According to Li Hengqing, there are also reasons why the Chinese Communist Party dares to be so liberal now. First of all, in the past year or so, the CCP has been very strict control of funds, including a large-scale strict control of foreign exchange out of the enterprise, “such as Wu Xiaohui was arrested and locked up in jail, Wang Jianmin’s whole family was controlled and banned from leaving the country, forcing them to sell their assets and other such work is being done in a tight schedule.”

At the same time, some time ago, the bank account already has a real name registration requirements, “when withdrawing cash, the company if more than 400,000 to be registered, to make an appointment in advance, the private more than 100,000 to be registered to make an appointment in advance, these are also to strengthen control.”

Moreover, China is now preparing to launch a digital currency from the People’s Bank of China, and after the launch, it will be easier to control for the funds. “So, they may think that now they have all these under control, and now they are thinking how to make a big pile of foreign exchange in their hands to be able to play a positive role in the operation of the subsequent economy.”

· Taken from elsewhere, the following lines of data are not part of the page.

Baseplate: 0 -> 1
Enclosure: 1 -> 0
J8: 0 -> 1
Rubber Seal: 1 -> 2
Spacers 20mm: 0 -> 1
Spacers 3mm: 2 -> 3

However, Li Hengqing said there is a very potential danger after the liberalization, “the liberalization of foreign exchange may bring a great risk that from Chinese businessmen to ordinary people will try every way to transfer their assets abroad to avoid the risk of a massive economic downturn in the next few years.”

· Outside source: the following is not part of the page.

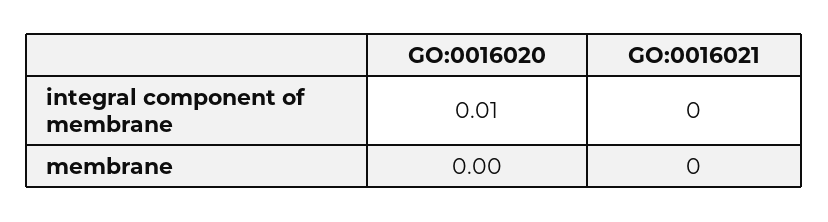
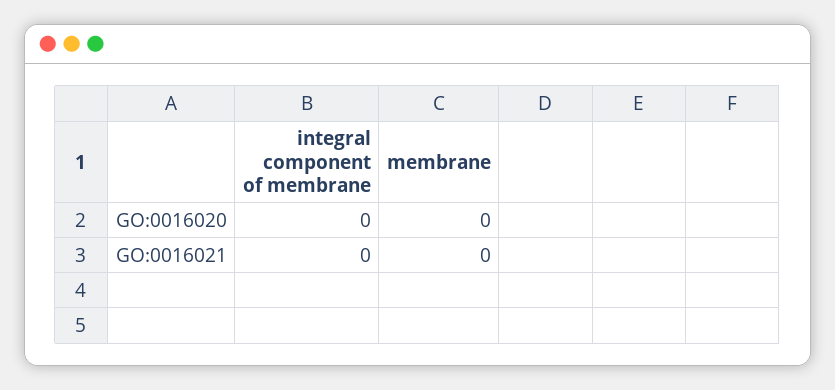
GO:0016020, integral component of membrane: 0.01 -> 0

“For example, the UnionPay card can now be used to withdraw cash directly from abroad, and that cash will not be RMB, it will be foreign exchange, and it will generally be settled in US dollars. If it is able to exchange directly, there will soon be a large amount of cash really fleeing, a massive transfer of assets, foreign exchange will soon be put out.”

Li Hengqing said, to make the liberalization into reality, the Communist Party of China Foreign Exchange Administration will do a lot of requirements in the process of specific operations, “for example, the Foreign Exchange Administration and various banks will strictly control the quota, rather than just want to transfer, may be directed to do some, such as export merchants directed to purchase, or some necessary goods. “

Xie Tian said, if really want to implement the liberalization there is a possibility, is especially for the powerful to open an opening, “like when the Chinese Communist Party reform and opening up at the beginning, let a part of the people get rich first, then everyone thinks they are that part of the people, but finally found that the Chinese Communist Party powerful to get rich first. This time, if it really lets go of an opening, it may also be that one of the parties to the infighting needs to exchange the yuan in its own hands into dollars and release it, and then seal the opening when it is done. It can’t be ruled out that it’s part of its plan to sink the ship.”

“But all in all, the CCP will never give concessions to the people, nor will it let the people lose their real assets, their Gold and silver-like real foreign exchange assets. Now that the regime’s economy is going to collapse and the regime crisis is getting bigger and bigger, it will definitely not let its own blood run dry.” Xie Tian said.